Cy wants to know why MetaTrader 5 is not facing more scrutiny because users of the app have complained of fraudsters abusing the platform, and that has been detailed by GASO, the victims advocate organization. The company behind the app, MetaQuotes, is based in Cyprus and lists only mailing addresses as a way of contacting the company on its website. The Examiner found an email address for an executive at the company, but has not received a response to several requests for comment. 

But one of the biggest tech companies in the world has also failed to respond to requests for comment on its role in pig-slaughtering. Apple approved the crypto trading app MetaTrader 5 for its App Store for ages 4 and up. It shows 15,000 downloads and its predecessor MetaTrader 4 shows 59,000. Dozens of reviews on the App Store warn of scams like the ones that robbed Cy. 

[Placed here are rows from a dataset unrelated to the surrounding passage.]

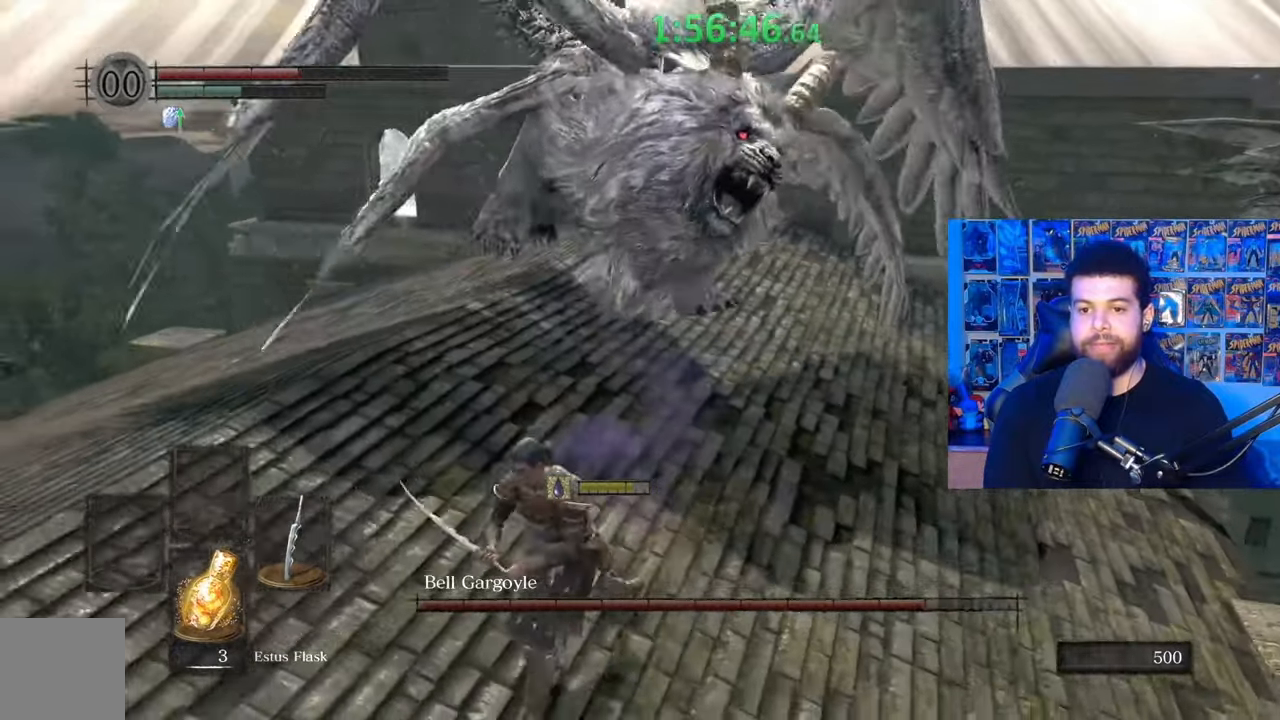
{"buttons": ["B"], "left_stick": "down-left", "right_stick": "right", "events": [[217, "right_stick", "right"]]}
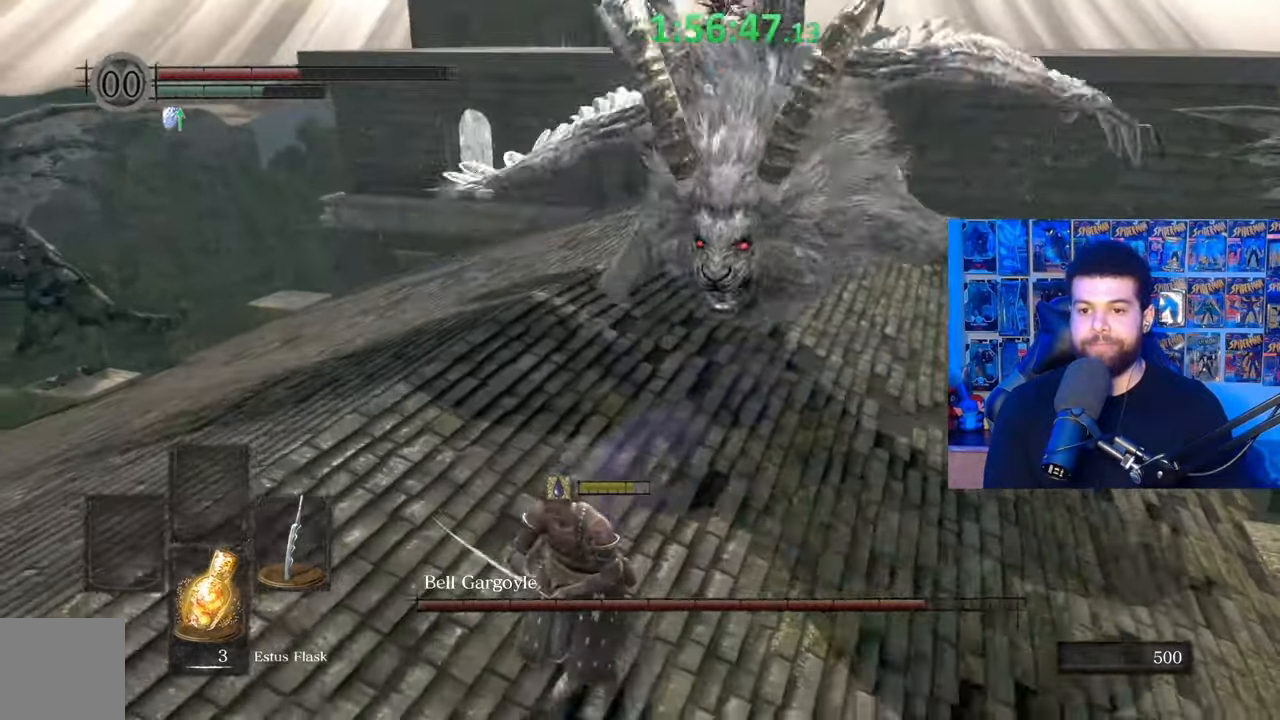
{"buttons": ["B"], "left_stick": "down-left", "right_stick": "right", "events": []}
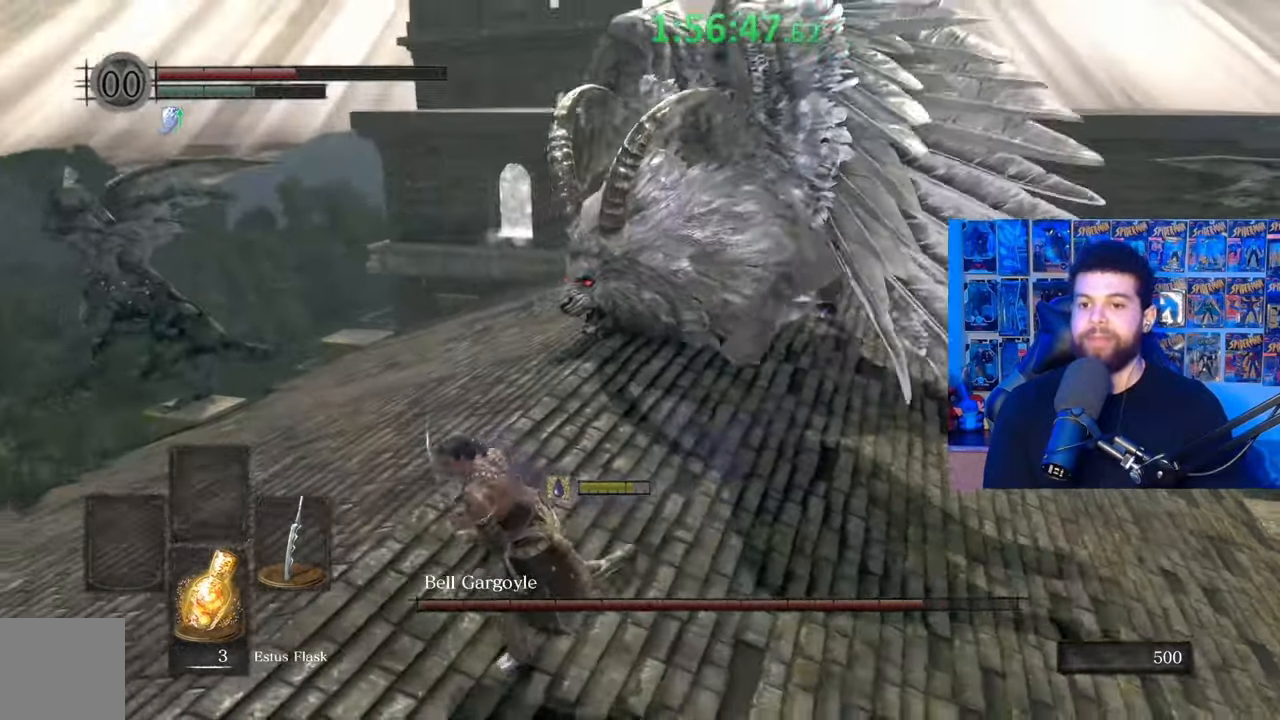
{"buttons": ["B"], "left_stick": "left", "right_stick": "right", "events": [[100, "left_stick", "left"]]}
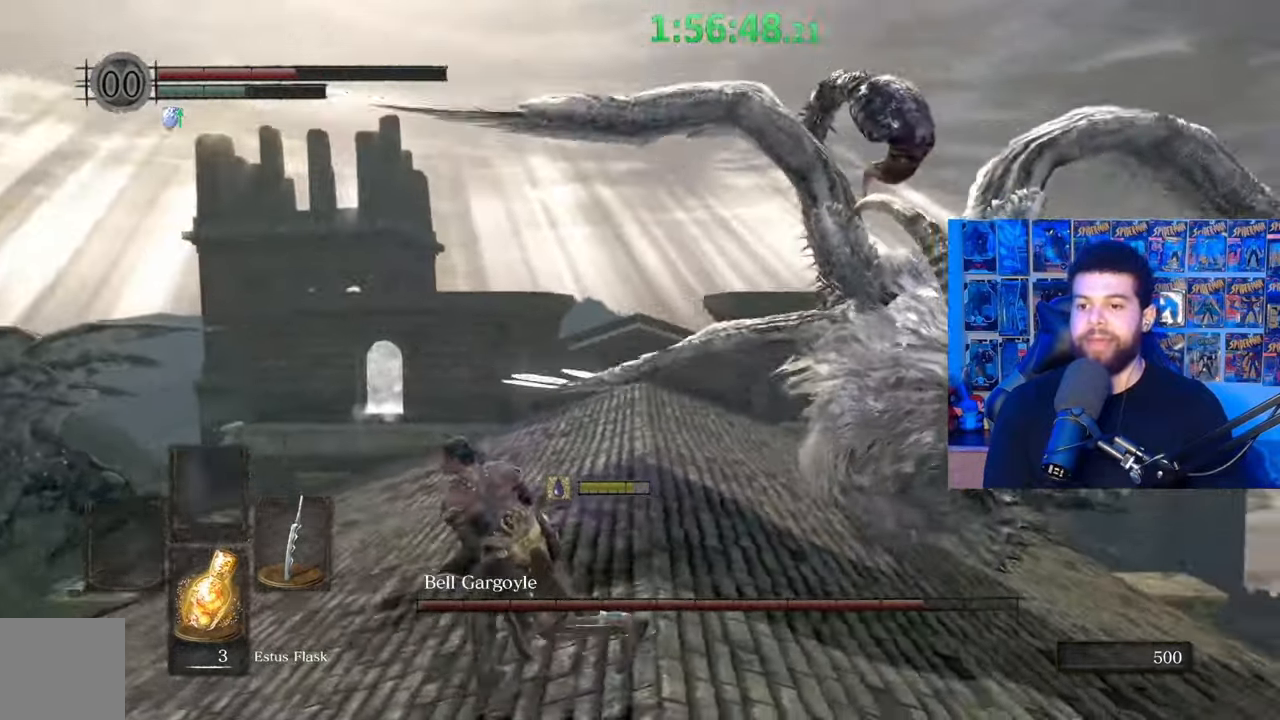
{"buttons": ["B"], "left_stick": "left", "right_stick": "right", "events": [[17, "left_stick", "down-left"], [467, "left_stick", "left"]]}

“They are allowing THIEVES TO TAKE YOUR MONEY,” one review says. “MT5 needs to look at and do something about the illicit brokers that use the app to create fake real time charts and scam innocents of millions of dollars,” reads another. “This application is full of scammers. A lot of lives have been ruined by this application,” says another. 

Another platform misused by scammers, Crypto.com, responded that the company “is committed to security, and we take a proactive approach to managing and protecting against external threats, including scam and phishing campaigns.” The Singapore company, which hired Matt Damon to evangelize crypto to the masses, also encouraged users “to verify the account where they are sending funds before completing transfers.” 

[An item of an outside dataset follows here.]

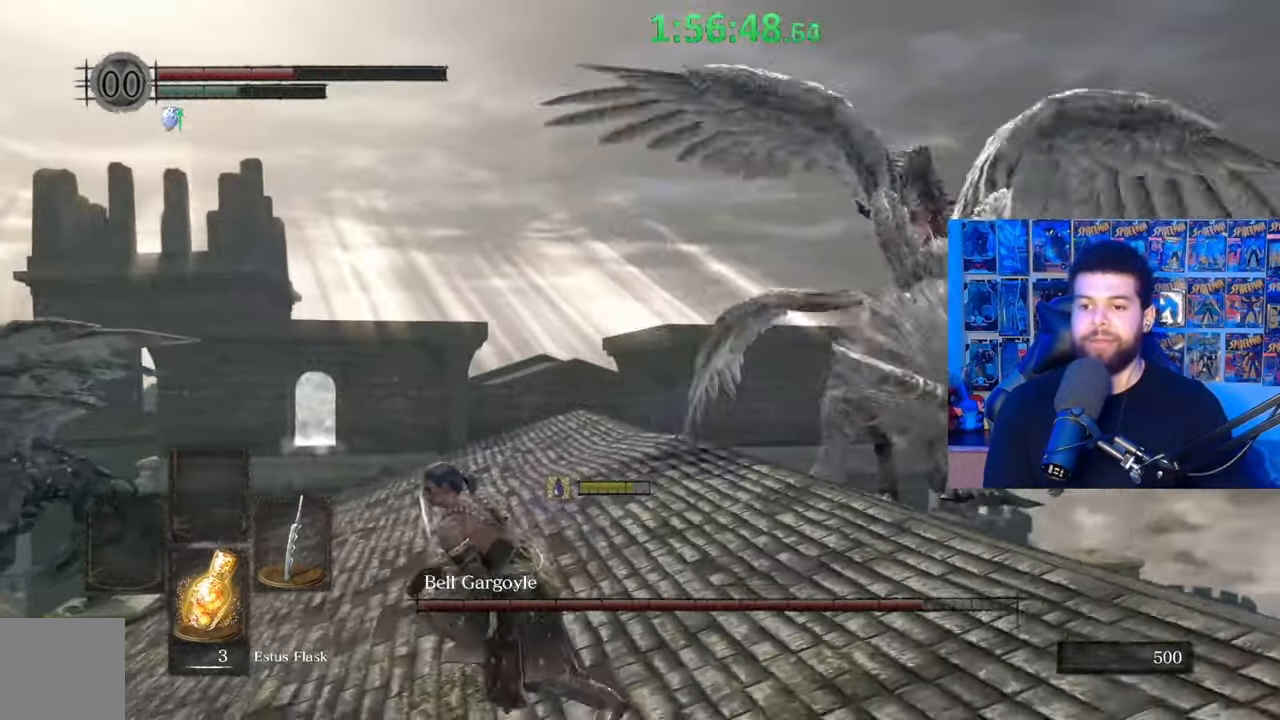
{"buttons": ["B"], "left_stick": "left", "right_stick": "right", "events": []}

Coinbase, a San Francisco company and the biggest U.S. cryptocurrency exchange, recently posted a blog post on this topic, and says it is “working with industry partners to take down these sites and developing ways to warn users when visiting known scam sites in order to help limit the damage caused by this type of scam.”

Cy said he tells new victims not to feel dumb. “We didn’t get duped because we’re stupid,” he says. “We got duped because the syndicate was very sophisticated.”

This is what Cy tells newbies to the support group of victims. “Every week there’s at least two or three new members.”